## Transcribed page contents
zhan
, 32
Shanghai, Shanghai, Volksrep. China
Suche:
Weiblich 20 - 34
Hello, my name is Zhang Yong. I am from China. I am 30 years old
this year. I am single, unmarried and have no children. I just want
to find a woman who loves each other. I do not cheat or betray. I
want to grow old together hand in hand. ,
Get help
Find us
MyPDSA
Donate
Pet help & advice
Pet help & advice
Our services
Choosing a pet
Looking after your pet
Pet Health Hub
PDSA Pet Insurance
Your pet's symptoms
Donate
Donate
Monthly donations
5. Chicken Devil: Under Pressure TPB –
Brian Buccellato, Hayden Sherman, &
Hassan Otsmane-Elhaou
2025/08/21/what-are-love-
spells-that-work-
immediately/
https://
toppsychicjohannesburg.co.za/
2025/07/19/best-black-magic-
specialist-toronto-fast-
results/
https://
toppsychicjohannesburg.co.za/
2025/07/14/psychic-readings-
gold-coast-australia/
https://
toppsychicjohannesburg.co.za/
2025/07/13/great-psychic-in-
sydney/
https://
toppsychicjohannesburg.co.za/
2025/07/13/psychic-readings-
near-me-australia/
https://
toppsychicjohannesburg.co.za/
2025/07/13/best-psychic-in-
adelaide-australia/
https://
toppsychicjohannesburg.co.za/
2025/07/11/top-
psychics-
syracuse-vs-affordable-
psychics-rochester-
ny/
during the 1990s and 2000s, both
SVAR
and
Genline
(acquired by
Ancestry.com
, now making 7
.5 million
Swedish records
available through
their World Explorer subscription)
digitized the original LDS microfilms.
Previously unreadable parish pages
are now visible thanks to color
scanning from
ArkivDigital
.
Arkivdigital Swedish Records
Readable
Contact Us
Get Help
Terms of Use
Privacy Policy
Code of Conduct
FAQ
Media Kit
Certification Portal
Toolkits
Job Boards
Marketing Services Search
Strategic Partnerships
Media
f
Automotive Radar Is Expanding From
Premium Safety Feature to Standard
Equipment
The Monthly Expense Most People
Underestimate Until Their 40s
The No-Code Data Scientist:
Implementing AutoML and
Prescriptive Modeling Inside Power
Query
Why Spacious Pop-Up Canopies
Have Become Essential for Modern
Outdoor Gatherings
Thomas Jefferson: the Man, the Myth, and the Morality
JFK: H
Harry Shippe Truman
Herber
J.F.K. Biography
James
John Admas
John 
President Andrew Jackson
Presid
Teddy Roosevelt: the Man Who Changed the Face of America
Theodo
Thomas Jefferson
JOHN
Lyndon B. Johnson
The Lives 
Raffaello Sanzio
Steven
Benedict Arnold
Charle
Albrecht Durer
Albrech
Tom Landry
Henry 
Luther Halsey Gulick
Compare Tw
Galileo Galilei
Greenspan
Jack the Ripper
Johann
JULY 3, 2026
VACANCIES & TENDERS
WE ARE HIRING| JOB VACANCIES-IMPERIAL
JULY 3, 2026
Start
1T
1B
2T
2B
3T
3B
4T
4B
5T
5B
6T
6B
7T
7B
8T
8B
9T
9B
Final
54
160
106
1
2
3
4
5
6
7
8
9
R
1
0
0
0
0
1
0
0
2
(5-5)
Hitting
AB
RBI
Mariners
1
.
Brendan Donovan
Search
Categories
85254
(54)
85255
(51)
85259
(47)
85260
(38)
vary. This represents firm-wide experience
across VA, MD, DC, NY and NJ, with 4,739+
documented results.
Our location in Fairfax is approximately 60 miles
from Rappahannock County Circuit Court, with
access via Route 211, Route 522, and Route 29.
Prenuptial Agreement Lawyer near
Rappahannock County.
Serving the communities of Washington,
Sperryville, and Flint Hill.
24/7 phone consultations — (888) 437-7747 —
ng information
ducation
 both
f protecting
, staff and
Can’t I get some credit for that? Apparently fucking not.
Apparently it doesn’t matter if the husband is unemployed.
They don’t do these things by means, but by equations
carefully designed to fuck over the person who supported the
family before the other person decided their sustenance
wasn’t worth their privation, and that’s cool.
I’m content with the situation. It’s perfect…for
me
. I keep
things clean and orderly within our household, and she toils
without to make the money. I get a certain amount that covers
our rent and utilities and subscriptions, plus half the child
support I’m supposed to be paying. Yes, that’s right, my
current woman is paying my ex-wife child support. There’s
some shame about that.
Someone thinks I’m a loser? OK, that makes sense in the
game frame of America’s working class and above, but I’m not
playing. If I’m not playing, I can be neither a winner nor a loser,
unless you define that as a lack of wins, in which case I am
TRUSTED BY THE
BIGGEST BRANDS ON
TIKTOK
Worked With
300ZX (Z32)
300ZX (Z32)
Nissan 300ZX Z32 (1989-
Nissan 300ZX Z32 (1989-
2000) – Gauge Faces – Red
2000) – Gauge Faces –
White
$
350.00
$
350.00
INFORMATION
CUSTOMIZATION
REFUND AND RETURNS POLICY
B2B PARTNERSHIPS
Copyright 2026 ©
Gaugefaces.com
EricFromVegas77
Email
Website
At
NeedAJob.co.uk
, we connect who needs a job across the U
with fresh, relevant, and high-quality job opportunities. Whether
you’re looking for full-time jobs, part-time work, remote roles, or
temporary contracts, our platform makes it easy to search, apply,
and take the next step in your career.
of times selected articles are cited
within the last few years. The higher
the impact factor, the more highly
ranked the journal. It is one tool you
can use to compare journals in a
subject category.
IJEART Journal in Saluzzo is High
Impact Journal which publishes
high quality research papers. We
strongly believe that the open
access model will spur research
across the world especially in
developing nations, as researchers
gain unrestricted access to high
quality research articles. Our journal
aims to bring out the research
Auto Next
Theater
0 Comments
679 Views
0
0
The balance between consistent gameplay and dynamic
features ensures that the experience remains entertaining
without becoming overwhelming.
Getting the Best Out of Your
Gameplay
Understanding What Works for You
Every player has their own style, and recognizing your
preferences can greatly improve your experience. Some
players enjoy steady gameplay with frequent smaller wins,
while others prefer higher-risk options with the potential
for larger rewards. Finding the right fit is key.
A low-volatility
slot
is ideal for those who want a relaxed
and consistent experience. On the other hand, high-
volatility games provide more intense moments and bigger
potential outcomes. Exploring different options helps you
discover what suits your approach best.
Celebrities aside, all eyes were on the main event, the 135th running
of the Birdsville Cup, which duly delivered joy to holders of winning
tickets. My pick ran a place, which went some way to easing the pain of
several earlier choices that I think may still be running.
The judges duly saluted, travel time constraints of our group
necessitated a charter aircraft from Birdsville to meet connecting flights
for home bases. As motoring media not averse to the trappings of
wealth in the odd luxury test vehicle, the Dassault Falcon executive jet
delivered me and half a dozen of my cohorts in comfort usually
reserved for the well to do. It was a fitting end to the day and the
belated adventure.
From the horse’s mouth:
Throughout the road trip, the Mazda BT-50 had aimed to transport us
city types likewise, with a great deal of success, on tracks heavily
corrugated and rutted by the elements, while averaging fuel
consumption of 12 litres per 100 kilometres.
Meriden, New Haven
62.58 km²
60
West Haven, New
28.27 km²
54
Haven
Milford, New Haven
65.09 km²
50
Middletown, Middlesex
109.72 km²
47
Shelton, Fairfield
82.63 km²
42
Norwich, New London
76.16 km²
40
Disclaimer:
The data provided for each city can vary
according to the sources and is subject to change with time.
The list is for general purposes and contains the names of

## Work request
All of the entries need to be reproduced exactly; please write them out.

## Task result
zhan
, 32
Shanghai, Shanghai, Volksrep. China
Suche:
Weiblich 20 - 34
Hello, my name is Zhang Yong. I am from China. I am 30 years old
this year. I am single, unmarried and have no children. I just want
to find a woman who loves each other. I do not cheat or betray. I
want to grow old together hand in hand. ,
Get help
Find us
MyPDSA
Donate
Pet help & advice
Pet help & advice
Our services
Choosing a pet
Looking after your pet
Pet Health Hub
PDSA Pet Insurance
Your pet's symptoms
Donate
Donate
Monthly donations
5. Chicken Devil: Under Pressure TPB –
Brian Buccellato, Hayden Sherman, &
Hassan Otsmane-Elhaou
2025/08/21/what-are-love-
spells-that-work-
immediately/
https://
toppsychicjohannesburg.co.za/
2025/07/19/best-black-magic-
specialist-toronto-fast-
results/
https://
toppsychicjohannesburg.co.za/
2025/07/14/psychic-readings-
gold-coast-australia/
https://
toppsychicjohannesburg.co.za/
2025/07/13/great-psychic-in-
sydney/
https://
toppsychicjohannesburg.co.za/
2025/07/13/psychic-readings-
near-me-australia/
https://
toppsychicjohannesburg.co.za/
2025/07/13/best-psychic-in-
adelaide-australia/
https://
toppsychicjohannesburg.co.za/
2025/07/11/top-
psychics-
syracuse-vs-affordable-
psychics-rochester-
ny/
during the 1990s and 2000s, both
SVAR
and
Genline
(acquired by
Ancestry.com
, now making 7
.5 million
Swedish records
available through
their World Explorer subscription)
digitized the original LDS microfilms.
Previously unreadable parish pages
are now visible thanks to color
scanning from
ArkivDigital
.
Arkivdigital Swedish Records
Readable
Contact Us
Get Help
Terms of Use
Privacy Policy
Code of Conduct
FAQ
Media Kit
Certification Portal
Toolkits
Job Boards
Marketing Services Search
Strategic Partnerships
Media
f
Automotive Radar Is Expanding From
Premium Safety Feature to Standard
Equipment
The Monthly Expense Most People
Underestimate Until Their 40s
The No-Code Data Scientist:
Implementing AutoML and
Prescriptive Modeling Inside Power
Query
Why Spacious Pop-Up Canopies
Have Become Essential for Modern
Outdoor Gatherings
Thomas Jefferson: the Man, the Myth, and the Morality
JFK: H
Harry Shippe Truman
Herber
J.F.K. Biography
James
John Admas
John 
President Andrew Jackson
Presid
Teddy Roosevelt: the Man Who Changed the Face of America
Theodo
Thomas Jefferson
JOHN
Lyndon B. Johnson
The Lives 
Raffaello Sanzio
Steven
Benedict Arnold
Charle
Albrecht Durer
Albrech
Tom Landry
Henry 
Luther Halsey Gulick
Compare Tw
Galileo Galilei
Greenspan
Jack the Ripper
Johann
JULY 3, 2026
VACANCIES & TENDERS
WE ARE HIRING| JOB VACANCIES-IMPERIAL
JULY 3, 2026
Start
1T
1B
2T
2B
3T
3B
4T
4B
5T
5B
6T
6B
7T
7B
8T
8B
9T
9B
Final
54
160
106
1
2
3
4
5
6
7
8
9
R
1
0
0
0
0
1
0
0
2
(5-5)
Hitting
AB
RBI
Mariners
1
.
Brendan Donovan
Search
Categories
85254
(54)
85255
(51)
85259
(47)
85260
(38)
vary. This represents firm-wide experience
across VA, MD, DC, NY and NJ, with 4,739+
documented results.
Our location in Fairfax is approximately 60 miles
from Rappahannock County Circuit Court, with
access via Route 211, Route 522, and Route 29.
Prenuptial Agreement Lawyer near
Rappahannock County.
Serving the communities of Washington,
Sperryville, and Flint Hill.
24/7 phone consultations — (888) 437-7747 —
ng information
ducation
 both
f protecting
, staff and
Can’t I get some credit for that? Apparently fucking not.
Apparently it doesn’t matter if the husband is unemployed.
They don’t do these things by means, but by equations
carefully designed to fuck over the person who supported the
family before the other person decided their sustenance
wasn’t worth their privation, and that’s cool.
I’m content with the situation. It’s perfect…for
me
. I keep
things clean and orderly within our household, and she toils
without to make the money. I get a certain amount that covers
our rent and utilities and subscriptions, plus half the child
support I’m supposed to be paying. Yes, that’s right, my
current woman is paying my ex-wife child support. There’s
some shame about that.
Someone thinks I’m a loser? OK, that makes sense in the
game frame of America’s working class and above, but I’m not
playing. If I’m not playing, I can be neither a winner nor a loser,
unless you define that as a lack of wins, in which case I am
TRUSTED BY THE
BIGGEST BRANDS ON
TIKTOK
Worked With
300ZX (Z32)
300ZX (Z32)
Nissan 300ZX Z32 (1989-
Nissan 300ZX Z32 (1989-
2000) – Gauge Faces – Red
2000) – Gauge Faces –
White
$
350.00
$
350.00
INFORMATION
CUSTOMIZATION
REFUND AND RETURNS POLICY
B2B PARTNERSHIPS
Copyright 2026 ©
Gaugefaces.com
EricFromVegas77
Email
Website
At
NeedAJob.co.uk
, we connect who needs a job across the U
with fresh, relevant, and high-quality job opportunities. Whether
you’re looking for full-time jobs, part-time work, remote roles, or
temporary contracts, our platform makes it easy to search, apply,
and take the next step in your career.
of times selected articles are cited
within the last few years. The higher
the impact factor, the more highly
ranked the journal. It is one tool you
can use to compare journals in a
subject category.
IJEART Journal in Saluzzo is High
Impact Journal which publishes
high quality research papers. We
strongly believe that the open
access model will spur research
across the world especially in
developing nations, as researchers
gain unrestricted access to high
quality research articles. Our journal
aims to bring out the research
Auto Next
Theater
0 Comments
679 Views
0
0
The balance between consistent gameplay and dynamic
features ensures that the experience remains entertaining
without becoming overwhelming.
Getting the Best Out of Your
Gameplay
Understanding What Works for You
Every player has their own style, and recognizing your
preferences can greatly improve your experience. Some
players enjoy steady gameplay with frequent smaller wins,
while others prefer higher-risk options with the potential
for larger rewards. Finding the right fit is key.
A low-volatility
slot
is ideal for those who want a relaxed
and consistent experience. On the other hand, high-
volatility games provide more intense moments and bigger
potential outcomes. Exploring different options helps you
discover what suits your approach best.
Celebrities aside, all eyes were on the main event, the 135th running
of the Birdsville Cup, which duly delivered joy to holders of winning
tickets. My pick ran a place, which went some way to easing the pain of
several earlier choices that I think may still be running.
The judges duly saluted, travel time constraints of our group
necessitated a charter aircraft from Birdsville to meet connecting flights
for home bases. As motoring media not averse to the trappings of
wealth in the odd luxury test vehicle, the Dassault Falcon executive jet
delivered me and half a dozen of my cohorts in comfort usually
reserved for the well to do. It was a fitting end to the day and the
belated adventure.
From the horse’s mouth:
Throughout the road trip, the Mazda BT-50 had aimed to transport us
city types likewise, with a great deal of success, on tracks heavily
corrugated and rutted by the elements, while averaging fuel
consumption of 12 litres per 100 kilometres.
Meriden, New Haven
62.58 km²
60
West Haven, New
28.27 km²
54
Haven
Milford, New Haven
65.09 km²
50
Middletown, Middlesex
109.72 km²
47
Shelton, Fairfield
82.63 km²
42
Norwich, New London
76.16 km²
40
Disclaimer:
The data provided for each city can vary
according to the sources and is subject to change with time.
The list is for general purposes and contains the names of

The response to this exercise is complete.